The group isn’t a club; students have to be recommended by Westfield’s administrators, counselors and/or teachers. And those who’ve been in it for a while are allowed to recommend friends who’d also benefit from the program. They currently meet twice a month and plan to eventually return to weekly meetings. The staff includes the director of student services, subschool principals and teachers.

“We discuss current events, they learn proper etiquette and how to shake hands,” said Peterson. “We also have speakers talk to them about, for example, finances, nutrition, what it means to be a man, taking care of themselves, etc. Right now, we’re focusing on being polite, because the world is so mean. So we talk about what that looks like and how to react.”

“We also do assessments of what they need,” she continued. “And after every meeting, the staff and I debrief and discuss what to talk about next time. We decide if we need to pivot and talk about something else, based on what’s going on in the school and in their lives that’s causing them some angst.”

Working with the principal of Stone Middle School, Peterson started a girls’ group there. “I like to start at middle school, so the students’ expectations are set about how they’ll talk, dress and act when they get to high school,” she said. “I also have a girls’ group at Westfield. There are a total of 30 or more students in all three groups.”

“I address the same things I did with Erin, when I was preparing to launch her into society,” said Peterson. “I’d tell her, ‘I want you to be a good kid and a good citizen and adult who contributes to society.’ In a world of so many choices, kids really want parameters and want you to tell them what to do.” She also takes the groups on field trips, such as college tours or visits to the Museum of African American History in Washington, D.C.

In addition, Peterson runs a Koats for Kids program. “I ask the Centreville Elementary social worker to tell me how many children need coats, what sizes, and if they’re for boys or girls,” she said. “The money comes from the fund; last year, we gave away 25 coats.”

She looks out for older people, as well. For many years now, she’s been bringing snack packs to the residents of the Forest Glen Senior Apartments in Centreville. “Erin was all about the community, and I am, too – especially helping people in need in the neighborhood,” said Peterson. “During the pandemic, the Erin Peterson Fund gave away Walmart gift cards so people could buy food.

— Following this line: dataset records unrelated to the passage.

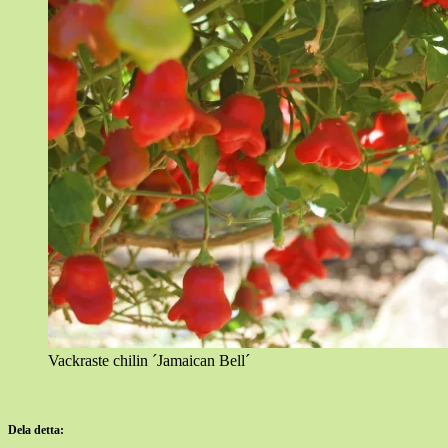
Vackraste chilin ´Jamaican Bell´
Dela detta: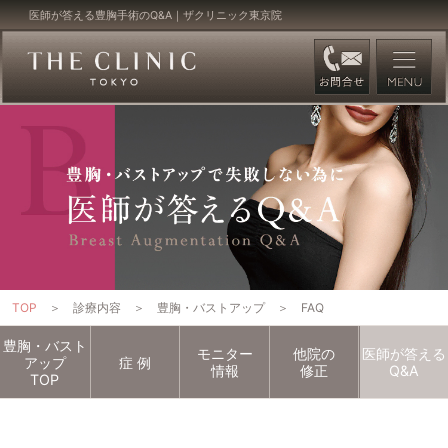
医師が答える豊胸手術のQ&A｜ザクリニック東京院
TOP
診療内容
豊胸・バストアップ
FAQ
豊胸・バスト
モニター
他院の
医師が答える
アップ
症
例
情報
修正
Q&A
TOP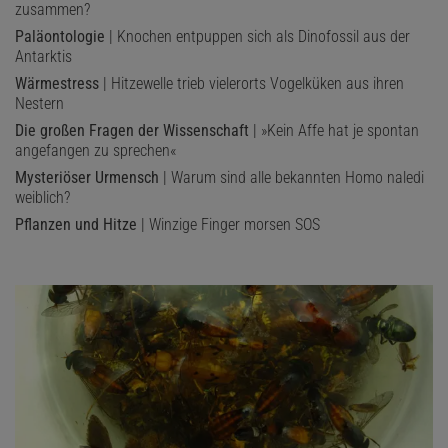
zusammen?
Paläontologie
| Knochen entpuppen sich als Dinofossil aus der
Antarktis
Wärmestress
| Hitzewelle trieb vielerorts Vogelküken aus ihren
Nestern
Die großen Fragen der Wissenschaft
| »Kein Affe hat je spontan
angefangen zu sprechen«
Mysteriöser Urmensch
| Warum sind alle bekannten Homo naledi
weiblich?
Pflanzen und Hitze
| Winzige Finger morsen SOS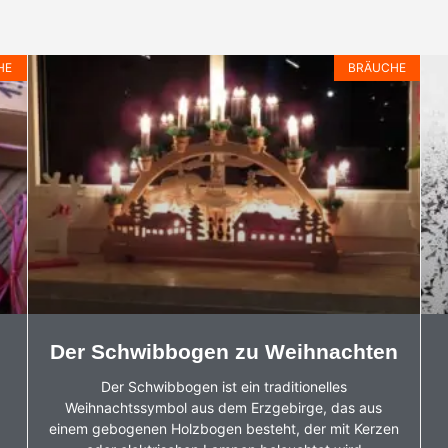
HE
BRÄUCHE
Der Schwibbogen zu Weihnachten
Der Schwibbogen ist ein traditionelles
Weihnachtssymbol aus dem Erzgebirge, das aus
einem gebogenen Holzbogen besteht, der mit Kerzen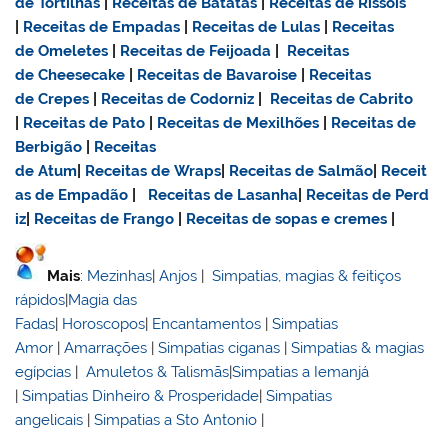
de Tortilhas
|
Receitas de Batatas
|
Receitas de Rissóis
|
Receitas de Empadas
|
Receitas de Lulas
|
Receitas
de Omeletes
|
Receitas de Feijoada
|
Receitas
de Cheesecake
|
Receitas de Bavaroise
|
Receitas
de Crepes
|
Receitas de Codorniz
|
Receitas de Cabrito
|
Receitas de Pato
|
Receitas de Mexilhões
|
Receitas de
Berbigão
|
Receitas
de Atum
|
Receitas de Wraps
|
Receitas de Salmão
|
Receit
as de Empadão
|
Receitas de Lasanha
|
Receitas de Perd
iz
|
Receitas de Frango
|
Receitas de sopas e cremes
|
Mais
:
Mezinhas
|
Anjos
|
Simpatias, magias & feitiços
rápidos
|
Magia das
Fadas
|
Horoscopos
|
Encantamentos
|
Simpatias
Amor
|
Amarrações
|
Simpatias ciganas
|
Simpatias & magias
egípcias
|
Amuletos & Talismãs
|
Simpatias a Iemanjá
|
Simpatias Dinheiro & Prosperidade
|
Simpatias
angelicais
|
Simpatias a Sto Antonio
|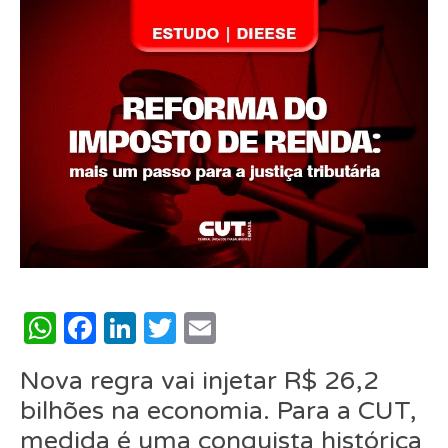
WhatsApp
Facebook
LinkedIn
Twitter
Email
Nova regra vai injetar R$ 26,2
bilhões na economia. Para a CUT,
medida é uma conquista histórica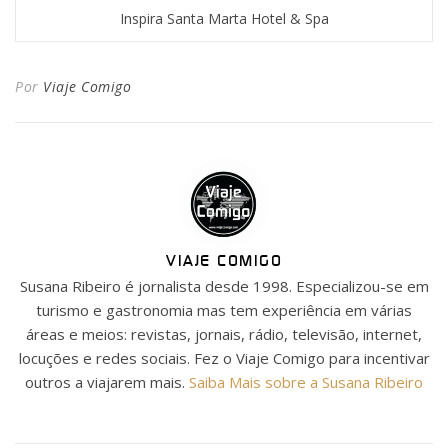
Inspira Santa Marta Hotel & Spa
Por
Viaje Comigo
VIAJE COMIGO
Susana Ribeiro é jornalista desde 1998. Especializou-se em
turismo e gastronomia mas tem experiência em várias
áreas e meios: revistas, jornais, rádio, televisão, internet,
locuções e redes sociais. Fez o Viaje Comigo para incentivar
outros a viajarem mais.
Saiba Mais sobre a Susana Ribeiro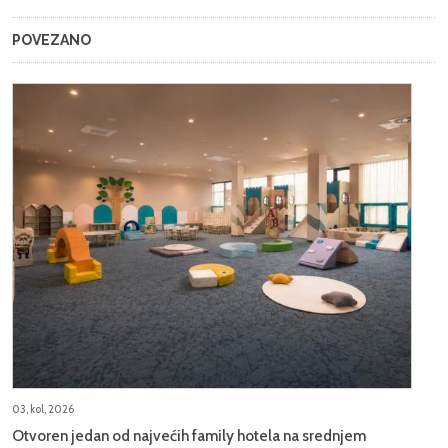
POVEZANO
03, kol, 2026
Otvoren jedan od najvećih family hotela na srednjem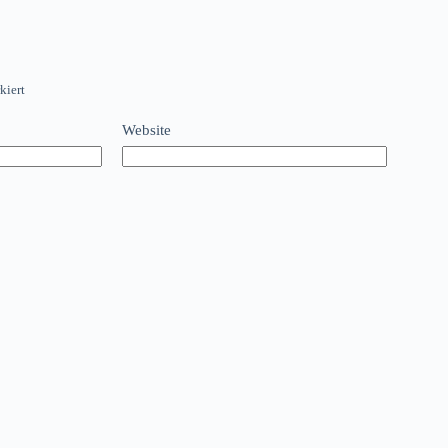
kiert
Website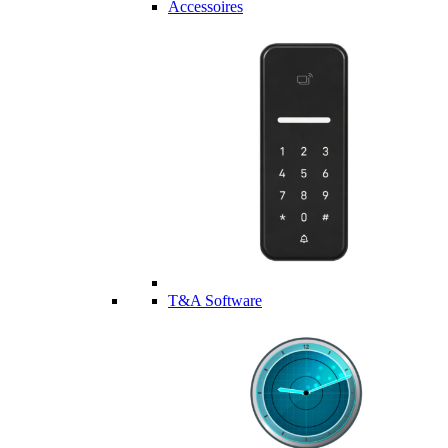
Accessoires
T&A Software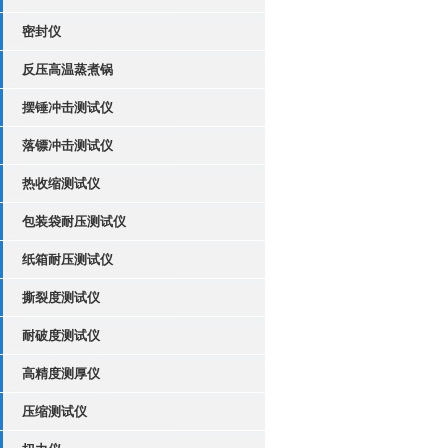
密封仪
反压高温蒸煮锅
摆锤冲击测试仪
落镖冲击测试仪
热收缩测试仪
包装袋耐压测试仪
纸箱耐压测试仪
撕裂度测试仪
耐破度测试仪
高精度测厚仪
压缩测试仪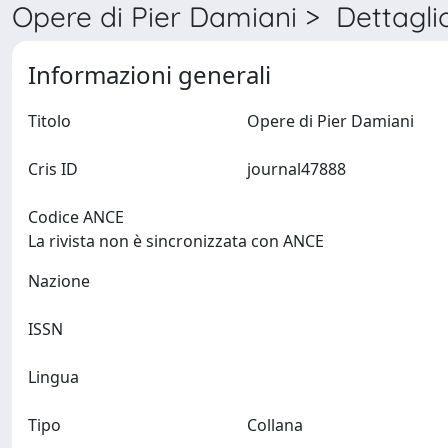
Opere di Pier Damiani > Dettagli
Informazioni generali
Titolo
Opere di Pier Damiani
Cris ID
journal47888
Codice ANCE
La rivista non è sincronizzata con ANCE
Nazione
ISSN
Lingua
Tipo
Collana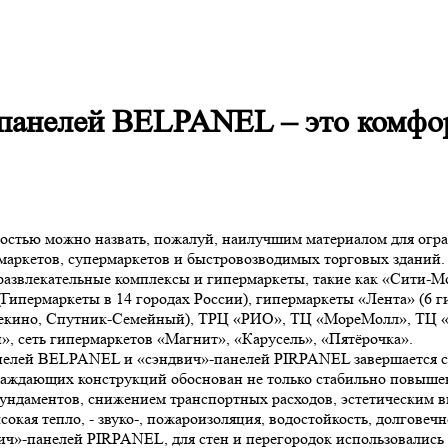
панелей BELPANEL – это комфор
стью можно назвать, пожалуй, наилучшим материалом для огра
маркетов, супермаркетов и быстровозводимых торговых зданий.
влекательные комплексы и гипермаркеты, такие как «Сити-Мол
Гипермаркеты в 14 городах России), гипермаркеты «Лента» (6 
бекино, Спутник-Семейный), ТРЦ «РИО», ТЦ «МореМолл», ТЦ «Е
 сеть гипермаркетов «Магнит», «Карусель», «Пятёрочка».
нелей BELPANEL и «сэндвич»-панелей PIRPANEL завершается стр
аждающих конструкций обоснован не только стабильно повыше
 фундаментов, снижением транспортных расходов, эстетически
я тепло, - звуко-, пожароизоляция, водостойкость, долговечно
ч»-панелей PIRPANEL, для стен и перегородок использовалис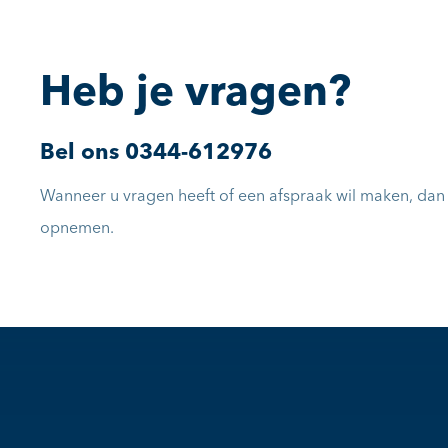
Heb je vragen?
Bel ons
0344-612976
Wanneer u vragen heeft of een afspraak wil maken, dan k
opnemen.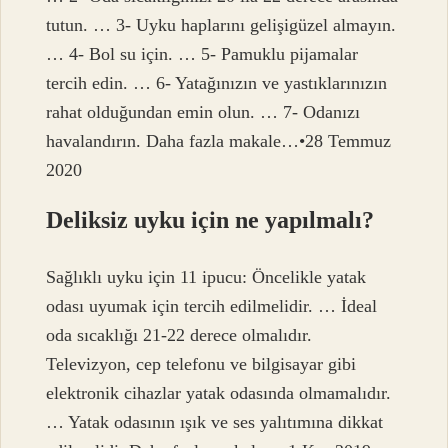
tutun. … 3- Uyku haplarını gelişigüzel almayın.
… 4- Bol su için. … 5- Pamuklu pijamalar
tercih edin. … 6- Yatağınızın ve yastıklarınızın
rahat olduğundan emin olun. … 7- Odanızı
havalandırın. Daha fazla makale…•28 Temmuz
2020
Deliksiz uyku için ne yapılmalı?
Sağlıklı uyku için 11 ipucu: Öncelikle yatak
odası uyumak için tercih edilmelidir. … İdeal
oda sıcaklığı 21-22 derece olmalıdır.
Televizyon, cep telefonu ve bilgisayar gibi
elektronik cihazlar yatak odasında olmamalıdır.
… Yatak odasının ışık ve ses yalıtımına dikkat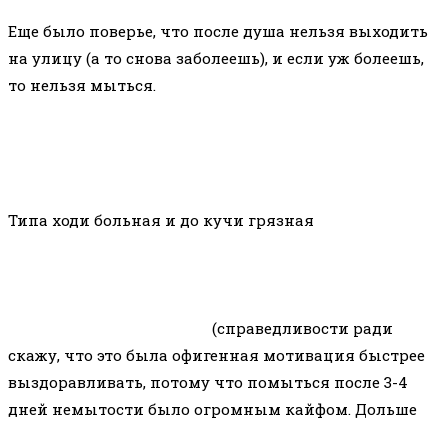
⠀
Еще было поверье, что после душа нельзя выходить
на улицу (а то снова заболеешь), и если уж болеешь,
то нельзя мыться.
⠀
Типа ходи больная и до кучи грязная
(справедливости ради
скажу, что это была офигенная мотивация быстрее
выздоравливать, потому что помыться после 3-4
дней немытости было огромным кайфом. Дольше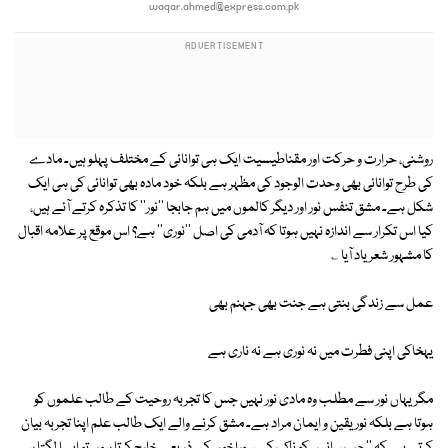
waqar.ahmed@express.com.pk
روشنی، حرارت و حرکت اور مقناطیسیت ایک ہی توانائی کے مختلف پہلو ہیں۔ مادے
کی طرح توانائی بھی وحدت الوجود کی مظہر ہے بلکہ خود مادہ بھی توانائی کی ہی ایک
شکل ہے۔ مشق تنفس نور اور دیگر کالموں میں ہم جابجا ''نور'' کا تذکرہ کرتے آئے ہیں،
کیا اس تکرار سے اندازہ نہیں ہوتا کہ آدمی کی اصل ''نوری'' ہے؟ اس موقع پر علامہ اقبال
کا مشہور شعر یاد آیا ؎
عمل سے زندگی بنتی ہے جنت بھی جہنم بھی
یہخاکی اپنی فطرت میں نہ نوری ہے نہ ناری ہے
مگر یہاں نور سے مطلب وہ مادی نور نہیں جس کا تجربہ روحیت کے طالب علموں کو
ہوتا ہے بلکہ نور یقین و ایمان مراد ہے۔ مشق کرنے والے ایک طالب علم اپنا تجربہ بیان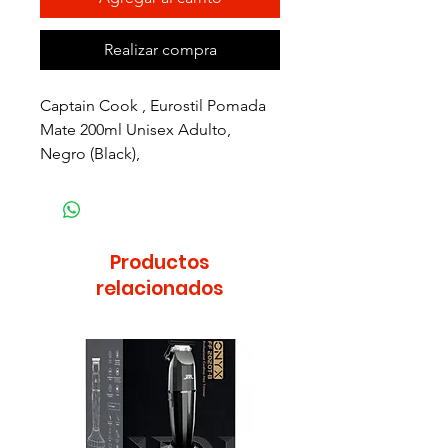
Realizar compra
Captain Cook , Eurostil Pomada
Mate 200ml Unisex Adulto,
Negro (Black),
Productos
relacionados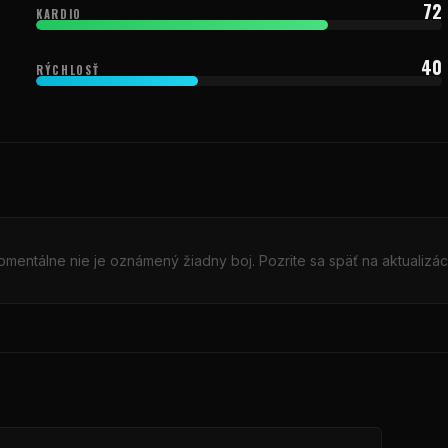
72
KARDIO
40
RÝCHLOSŤ
mentálne nie je oznámený žiadny boj. Pozrite sa späť na aktualizác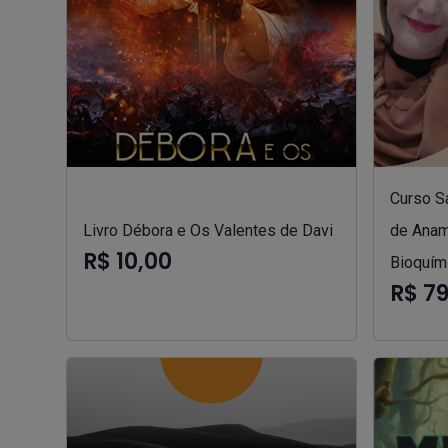
Curso S
Livro Débora e Os Valentes de Davi
de Anam
R$ 10,00
Bioquím
R$ 7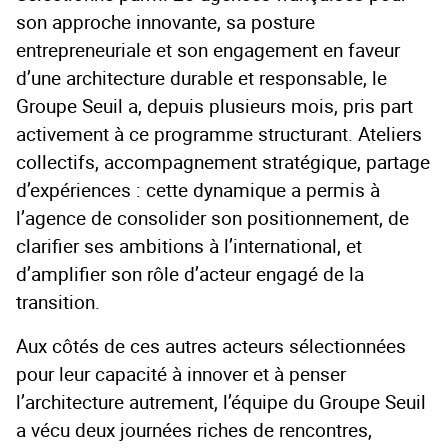
son approche innovante, sa posture
entrepreneuriale et son engagement en faveur
d’une architecture durable et responsable, le
Groupe Seuil a, depuis plusieurs mois, pris part
activement à ce programme structurant. Ateliers
collectifs, accompagnement stratégique, partage
d’expériences : cette dynamique a permis à
l’agence de consolider son positionnement, de
clarifier ses ambitions à l’international, et
d’amplifier son rôle d’acteur engagé de la
transition.
Aux côtés de ces autres acteurs sélectionnées
pour leur capacité à innover et à penser
l’architecture autrement, l’équipe du Groupe Seuil
a vécu deux journées riches de rencontres,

Local school administrators or counselors would tell me how many people needed them, and I’d give the cards to the schools.”

The fund also started the Fuel Station – a food pantry at Westfield for food-insecure students. (After the pandemic, Western Fairfax Christian Ministries and the school PTA took it over).

“The need is right here in our own community, and I grew up in a family that always took care of other people,” explained Peterson. “But you get so much out of helping others. And this is the way for me to honor Erin and Grafton. I’m thankful to God that He blessed me with being Erin’s mother for 18 years, and I’m serious about putting good into the community in her name.”